Deuxièmement, la pandémie a freiné les perspectives de croissance de la Chine. Troisièmement, le marché immobilier s’est fortement effondré ces deux dernières années, depuis la chute du grand promoteur immobilier, Evergrande. Le secteur immobilier est toujours en forte contraction. Il y a un risque que le retard en matière de logements partiellement construits ne puisse être rattrapé. Quatrièmement, l’environnement économique extérieur s’est détérioré, avec des risques croissants de récession aux États-Unis et en Europe, ce qui entraîne une baisse de la demande mondiale pour les exportations chinoises. La rivalité et la méfiance croissantes entre les États-Unis et la Chine, comme l’a montré l’incident du ballon espion, constituent un vent contraire supplémentaire pour l’économie chinoise, alors que les États-Unis augmentent leurs sanctions et leurs droits de douane sur les exportations chinoises.
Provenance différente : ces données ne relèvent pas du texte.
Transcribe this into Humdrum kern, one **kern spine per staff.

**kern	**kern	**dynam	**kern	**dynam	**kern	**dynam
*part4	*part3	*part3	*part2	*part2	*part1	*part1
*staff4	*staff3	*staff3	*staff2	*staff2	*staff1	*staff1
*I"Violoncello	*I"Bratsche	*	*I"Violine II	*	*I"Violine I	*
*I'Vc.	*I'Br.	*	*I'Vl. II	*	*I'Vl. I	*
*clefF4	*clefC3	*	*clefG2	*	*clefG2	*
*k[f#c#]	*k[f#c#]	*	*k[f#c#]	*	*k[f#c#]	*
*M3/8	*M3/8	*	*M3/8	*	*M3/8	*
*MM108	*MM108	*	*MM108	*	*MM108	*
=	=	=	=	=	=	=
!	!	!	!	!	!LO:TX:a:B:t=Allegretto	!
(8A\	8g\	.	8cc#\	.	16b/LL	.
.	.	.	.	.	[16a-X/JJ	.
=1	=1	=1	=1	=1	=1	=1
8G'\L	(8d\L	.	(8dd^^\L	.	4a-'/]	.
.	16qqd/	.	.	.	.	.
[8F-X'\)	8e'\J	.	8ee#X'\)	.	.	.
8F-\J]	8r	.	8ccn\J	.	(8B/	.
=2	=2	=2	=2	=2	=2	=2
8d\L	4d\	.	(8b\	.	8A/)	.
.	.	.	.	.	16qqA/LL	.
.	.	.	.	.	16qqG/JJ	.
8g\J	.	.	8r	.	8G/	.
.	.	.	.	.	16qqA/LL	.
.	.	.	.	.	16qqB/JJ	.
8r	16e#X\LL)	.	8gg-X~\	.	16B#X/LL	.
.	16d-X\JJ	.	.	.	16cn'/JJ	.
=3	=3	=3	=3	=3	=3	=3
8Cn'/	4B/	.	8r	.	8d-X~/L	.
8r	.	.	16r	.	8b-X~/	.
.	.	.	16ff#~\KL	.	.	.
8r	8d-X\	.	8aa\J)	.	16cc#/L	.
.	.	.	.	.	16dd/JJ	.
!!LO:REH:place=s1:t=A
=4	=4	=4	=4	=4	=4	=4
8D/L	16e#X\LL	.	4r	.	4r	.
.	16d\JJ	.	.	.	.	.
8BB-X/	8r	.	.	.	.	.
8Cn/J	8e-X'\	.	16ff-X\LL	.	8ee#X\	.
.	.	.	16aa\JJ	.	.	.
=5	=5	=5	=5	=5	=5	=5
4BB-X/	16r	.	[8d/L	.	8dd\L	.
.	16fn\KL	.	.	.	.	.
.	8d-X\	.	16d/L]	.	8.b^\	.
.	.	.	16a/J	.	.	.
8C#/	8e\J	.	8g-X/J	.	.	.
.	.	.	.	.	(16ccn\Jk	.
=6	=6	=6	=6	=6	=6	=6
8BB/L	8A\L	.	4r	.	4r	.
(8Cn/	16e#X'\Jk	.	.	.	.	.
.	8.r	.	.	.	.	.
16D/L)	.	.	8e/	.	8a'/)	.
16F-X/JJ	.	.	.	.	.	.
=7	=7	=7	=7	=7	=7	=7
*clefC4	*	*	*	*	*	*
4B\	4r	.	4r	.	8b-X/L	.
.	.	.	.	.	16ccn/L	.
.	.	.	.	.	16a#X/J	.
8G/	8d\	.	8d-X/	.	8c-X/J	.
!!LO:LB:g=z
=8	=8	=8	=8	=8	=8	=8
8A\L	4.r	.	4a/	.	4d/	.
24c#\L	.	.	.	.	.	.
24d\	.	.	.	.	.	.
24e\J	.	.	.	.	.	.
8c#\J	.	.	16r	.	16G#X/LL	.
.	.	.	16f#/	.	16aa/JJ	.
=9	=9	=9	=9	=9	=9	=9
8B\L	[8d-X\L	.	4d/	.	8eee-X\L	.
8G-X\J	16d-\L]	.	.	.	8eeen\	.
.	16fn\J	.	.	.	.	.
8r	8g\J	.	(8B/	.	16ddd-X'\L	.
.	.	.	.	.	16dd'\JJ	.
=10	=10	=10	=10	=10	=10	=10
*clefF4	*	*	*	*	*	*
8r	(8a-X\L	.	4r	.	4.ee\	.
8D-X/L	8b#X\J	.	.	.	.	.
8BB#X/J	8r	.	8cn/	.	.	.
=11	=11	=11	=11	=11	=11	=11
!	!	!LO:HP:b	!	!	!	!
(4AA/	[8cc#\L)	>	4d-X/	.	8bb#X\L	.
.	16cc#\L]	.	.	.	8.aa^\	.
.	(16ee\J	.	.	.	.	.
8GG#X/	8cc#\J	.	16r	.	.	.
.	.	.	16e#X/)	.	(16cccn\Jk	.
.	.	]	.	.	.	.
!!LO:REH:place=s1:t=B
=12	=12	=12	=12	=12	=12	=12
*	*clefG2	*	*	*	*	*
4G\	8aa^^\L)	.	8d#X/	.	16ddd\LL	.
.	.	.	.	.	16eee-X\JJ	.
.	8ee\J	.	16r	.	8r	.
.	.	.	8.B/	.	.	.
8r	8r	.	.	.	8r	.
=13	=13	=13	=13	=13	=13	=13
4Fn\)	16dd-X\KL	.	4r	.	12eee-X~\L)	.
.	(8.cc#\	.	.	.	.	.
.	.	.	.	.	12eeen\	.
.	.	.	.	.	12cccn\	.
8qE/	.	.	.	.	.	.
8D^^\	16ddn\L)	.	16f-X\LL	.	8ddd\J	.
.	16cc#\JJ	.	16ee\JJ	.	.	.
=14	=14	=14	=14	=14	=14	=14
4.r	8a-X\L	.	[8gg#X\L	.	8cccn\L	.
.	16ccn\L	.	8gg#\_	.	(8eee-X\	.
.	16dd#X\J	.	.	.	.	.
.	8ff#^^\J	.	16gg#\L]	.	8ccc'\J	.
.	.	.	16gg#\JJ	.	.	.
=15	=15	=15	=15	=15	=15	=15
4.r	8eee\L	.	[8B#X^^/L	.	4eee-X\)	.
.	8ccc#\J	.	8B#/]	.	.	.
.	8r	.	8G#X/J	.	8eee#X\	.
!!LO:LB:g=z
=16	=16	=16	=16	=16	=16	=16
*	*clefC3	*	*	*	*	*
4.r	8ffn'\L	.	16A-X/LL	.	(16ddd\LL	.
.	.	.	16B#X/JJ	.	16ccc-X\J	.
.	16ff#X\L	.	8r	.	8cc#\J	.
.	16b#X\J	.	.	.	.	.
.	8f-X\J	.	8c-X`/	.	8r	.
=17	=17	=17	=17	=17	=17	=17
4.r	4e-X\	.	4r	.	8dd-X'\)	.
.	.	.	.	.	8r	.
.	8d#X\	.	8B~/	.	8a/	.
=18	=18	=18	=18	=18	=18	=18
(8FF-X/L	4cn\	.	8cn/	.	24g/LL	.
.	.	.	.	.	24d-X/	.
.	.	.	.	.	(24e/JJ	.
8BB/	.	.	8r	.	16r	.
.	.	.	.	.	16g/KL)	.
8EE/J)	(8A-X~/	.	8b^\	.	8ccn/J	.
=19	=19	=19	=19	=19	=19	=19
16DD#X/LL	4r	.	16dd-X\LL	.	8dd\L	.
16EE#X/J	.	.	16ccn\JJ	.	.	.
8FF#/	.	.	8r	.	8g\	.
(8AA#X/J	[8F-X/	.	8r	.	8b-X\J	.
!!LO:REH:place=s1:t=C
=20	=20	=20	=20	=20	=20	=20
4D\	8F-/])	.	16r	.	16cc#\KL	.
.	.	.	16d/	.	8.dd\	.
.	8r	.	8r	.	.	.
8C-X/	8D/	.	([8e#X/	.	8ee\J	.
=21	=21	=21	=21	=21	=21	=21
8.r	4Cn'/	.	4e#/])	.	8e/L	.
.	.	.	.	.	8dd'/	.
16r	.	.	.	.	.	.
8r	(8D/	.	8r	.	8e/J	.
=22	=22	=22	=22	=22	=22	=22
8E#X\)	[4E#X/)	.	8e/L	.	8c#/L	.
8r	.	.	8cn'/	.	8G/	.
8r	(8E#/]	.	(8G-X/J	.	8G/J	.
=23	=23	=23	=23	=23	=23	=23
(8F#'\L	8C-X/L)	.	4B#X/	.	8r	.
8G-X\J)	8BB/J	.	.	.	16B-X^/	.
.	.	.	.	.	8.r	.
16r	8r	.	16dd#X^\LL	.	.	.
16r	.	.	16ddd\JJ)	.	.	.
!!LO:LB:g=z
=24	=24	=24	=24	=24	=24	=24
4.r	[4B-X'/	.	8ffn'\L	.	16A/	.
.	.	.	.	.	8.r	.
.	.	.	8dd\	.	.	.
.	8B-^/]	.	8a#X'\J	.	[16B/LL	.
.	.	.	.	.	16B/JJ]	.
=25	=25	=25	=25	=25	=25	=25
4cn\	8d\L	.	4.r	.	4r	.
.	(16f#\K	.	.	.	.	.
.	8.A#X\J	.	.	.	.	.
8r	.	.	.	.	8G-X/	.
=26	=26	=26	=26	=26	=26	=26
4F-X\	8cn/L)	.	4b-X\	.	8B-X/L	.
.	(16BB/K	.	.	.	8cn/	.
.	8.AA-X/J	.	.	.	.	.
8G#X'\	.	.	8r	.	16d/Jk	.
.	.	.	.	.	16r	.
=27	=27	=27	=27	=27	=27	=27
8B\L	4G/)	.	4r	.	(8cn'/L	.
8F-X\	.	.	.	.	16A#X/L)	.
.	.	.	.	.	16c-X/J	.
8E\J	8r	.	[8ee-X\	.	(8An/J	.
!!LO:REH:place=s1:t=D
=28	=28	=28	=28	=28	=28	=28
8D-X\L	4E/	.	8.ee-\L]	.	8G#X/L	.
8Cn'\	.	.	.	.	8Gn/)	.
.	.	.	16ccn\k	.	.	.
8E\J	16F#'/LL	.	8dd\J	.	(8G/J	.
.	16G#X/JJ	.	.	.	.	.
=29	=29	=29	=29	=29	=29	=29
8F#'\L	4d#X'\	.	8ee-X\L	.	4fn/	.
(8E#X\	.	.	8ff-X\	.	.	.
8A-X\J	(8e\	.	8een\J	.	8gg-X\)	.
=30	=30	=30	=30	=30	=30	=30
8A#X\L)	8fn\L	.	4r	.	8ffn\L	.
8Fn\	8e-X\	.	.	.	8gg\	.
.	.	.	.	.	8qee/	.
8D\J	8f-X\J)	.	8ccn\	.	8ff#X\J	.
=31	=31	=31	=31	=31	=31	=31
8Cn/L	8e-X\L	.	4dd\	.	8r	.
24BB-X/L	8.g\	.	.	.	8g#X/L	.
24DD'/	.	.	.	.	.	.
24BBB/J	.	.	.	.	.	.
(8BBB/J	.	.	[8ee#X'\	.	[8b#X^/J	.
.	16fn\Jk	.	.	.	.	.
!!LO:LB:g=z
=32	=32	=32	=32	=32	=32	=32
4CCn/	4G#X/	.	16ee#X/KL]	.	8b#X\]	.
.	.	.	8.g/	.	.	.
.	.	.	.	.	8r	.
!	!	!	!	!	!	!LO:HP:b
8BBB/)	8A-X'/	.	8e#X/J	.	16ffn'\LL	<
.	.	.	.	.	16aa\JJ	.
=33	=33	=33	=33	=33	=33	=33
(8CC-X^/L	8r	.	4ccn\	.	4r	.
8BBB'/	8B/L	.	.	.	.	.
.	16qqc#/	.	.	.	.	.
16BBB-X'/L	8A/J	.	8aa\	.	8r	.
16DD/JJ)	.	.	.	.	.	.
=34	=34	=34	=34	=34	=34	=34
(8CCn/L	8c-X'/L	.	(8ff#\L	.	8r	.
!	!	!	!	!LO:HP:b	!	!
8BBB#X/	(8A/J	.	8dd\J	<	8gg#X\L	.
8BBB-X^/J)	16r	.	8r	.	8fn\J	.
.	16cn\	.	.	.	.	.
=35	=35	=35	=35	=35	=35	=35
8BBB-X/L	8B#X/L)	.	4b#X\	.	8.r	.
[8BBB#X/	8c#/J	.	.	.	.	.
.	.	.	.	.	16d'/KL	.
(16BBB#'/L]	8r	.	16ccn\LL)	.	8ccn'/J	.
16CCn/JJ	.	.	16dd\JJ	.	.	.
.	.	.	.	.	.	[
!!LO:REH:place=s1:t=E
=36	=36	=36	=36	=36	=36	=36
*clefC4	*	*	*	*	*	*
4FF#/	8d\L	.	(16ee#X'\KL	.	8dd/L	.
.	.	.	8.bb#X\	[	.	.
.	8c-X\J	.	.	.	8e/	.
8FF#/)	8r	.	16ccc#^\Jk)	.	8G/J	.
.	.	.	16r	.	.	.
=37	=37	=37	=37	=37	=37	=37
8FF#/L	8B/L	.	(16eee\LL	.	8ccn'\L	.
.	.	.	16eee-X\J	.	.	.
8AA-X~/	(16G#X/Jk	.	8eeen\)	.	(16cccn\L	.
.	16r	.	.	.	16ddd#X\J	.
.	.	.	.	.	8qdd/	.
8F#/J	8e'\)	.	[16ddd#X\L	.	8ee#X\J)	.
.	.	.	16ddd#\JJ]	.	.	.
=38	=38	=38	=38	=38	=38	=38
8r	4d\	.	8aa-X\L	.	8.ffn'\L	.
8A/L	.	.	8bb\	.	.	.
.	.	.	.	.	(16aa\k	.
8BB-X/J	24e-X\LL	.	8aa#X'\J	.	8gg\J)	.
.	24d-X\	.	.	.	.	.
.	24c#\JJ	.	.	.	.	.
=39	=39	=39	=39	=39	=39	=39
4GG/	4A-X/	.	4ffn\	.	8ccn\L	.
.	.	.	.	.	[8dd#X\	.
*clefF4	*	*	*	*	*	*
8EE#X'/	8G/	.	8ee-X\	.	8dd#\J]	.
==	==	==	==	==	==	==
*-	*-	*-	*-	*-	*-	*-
La récente reprise de l’économie pourrait indiquer que la plus difficile période est terminée. Néanmoins, la Chine est confrontée à des défis économiques considérables et il lui faudra du temps pour se remettre de la politique “zero-COVID”. La trajectoire de croissance de la Chine n’est pas prometteuse.

 

Biographie

Francesco Mandalà, PhD a rejoint MBaer Merchant Bank en février 2021. Il a une formation en économie et en ingénierie financière, et ses compétences sont la gestion de portefeuille, la modélisation des titres à revenu fixe, la stratégie macro, la gestion des risques et l’analyse des fonds. Auparavant, Francesco a occupé diverses fonctions chez UBS et Julius Baer. Auparavant, il a été statisticien à la Banque centrale européenne (BCE) à Francfort et analyste au Comité européen des contrôleurs bancaires (CECB) à Londres. Il collabore actuellement avec le Swiss Finance Institute (SFI) et co-dirige certaines classes de maître avec des universitaires du SFI. Francesco est titulaire d’un certificat en ingénierie financière et gestion des risques (Columbia University), d’un certificat en gestion des investissements avec Python et apprentissage automatique (EDHEC Risk Institute), d’un doctorat en économie (Pavia University), d’un MSc en économie et économétrie (Southampton University) et d’une licence en économie (Bocconi University, notes : 110/110). Francesco parle couramment l’italien et l’anglais.